For starters, I recommend that the SIRS codes be collapsed into two codes - SIRS with and without organ dysfunction. It seems as though part of the confusion stems from the phrase "due to infectious process" and "due to non-infectious process," particularly in those instances when the initial precipitating event was non-infectious, but it led to the development of sepsis. Also, the "code first" note for SIRS due to non-infectious process with organ dysfunction that appears under code 785.52 is confusing because septic shock is always due to sepsis and sepsis always involves an infectious process. The "use additional code" note for septic shock that appears under code 995.94 is confusing for the same reason.

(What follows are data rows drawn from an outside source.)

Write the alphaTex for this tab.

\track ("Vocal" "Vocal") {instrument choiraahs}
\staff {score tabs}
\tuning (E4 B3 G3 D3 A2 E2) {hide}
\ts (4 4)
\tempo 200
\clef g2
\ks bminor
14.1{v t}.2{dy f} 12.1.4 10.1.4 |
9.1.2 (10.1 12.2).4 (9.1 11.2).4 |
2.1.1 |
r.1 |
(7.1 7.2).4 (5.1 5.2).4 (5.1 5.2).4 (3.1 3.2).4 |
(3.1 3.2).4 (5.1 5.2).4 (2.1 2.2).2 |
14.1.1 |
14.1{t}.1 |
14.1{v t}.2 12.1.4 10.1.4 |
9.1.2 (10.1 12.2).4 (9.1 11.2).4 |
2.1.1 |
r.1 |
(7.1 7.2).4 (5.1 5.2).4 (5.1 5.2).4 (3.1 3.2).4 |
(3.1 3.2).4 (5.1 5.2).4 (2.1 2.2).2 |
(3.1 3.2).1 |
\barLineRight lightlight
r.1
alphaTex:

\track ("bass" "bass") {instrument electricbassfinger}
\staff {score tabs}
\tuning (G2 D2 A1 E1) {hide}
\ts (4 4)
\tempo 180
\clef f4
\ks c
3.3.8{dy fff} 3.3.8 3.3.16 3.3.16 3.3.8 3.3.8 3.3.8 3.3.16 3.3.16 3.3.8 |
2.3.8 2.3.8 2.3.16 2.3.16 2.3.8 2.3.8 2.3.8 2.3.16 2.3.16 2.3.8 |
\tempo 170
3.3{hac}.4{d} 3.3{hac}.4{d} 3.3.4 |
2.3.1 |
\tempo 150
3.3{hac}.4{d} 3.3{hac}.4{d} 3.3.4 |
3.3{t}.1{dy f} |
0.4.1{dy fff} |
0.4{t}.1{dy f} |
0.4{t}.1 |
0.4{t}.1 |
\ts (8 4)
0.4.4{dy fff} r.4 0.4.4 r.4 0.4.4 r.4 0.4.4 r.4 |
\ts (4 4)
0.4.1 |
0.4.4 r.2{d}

Consideration should also be given to revising the instructional notes such that an organ dysfunction, such as respiratory failure, can be sequenced first when it meets the definition of principal diagnosis.
The "code first" note under subcategory 995.9 needs to be revised because the underlying cause of SIRS is not always an infection (it might be trauma).
I look forward to further discussion by the Cooperating Parties on the topic of sepsis and SIRS coding.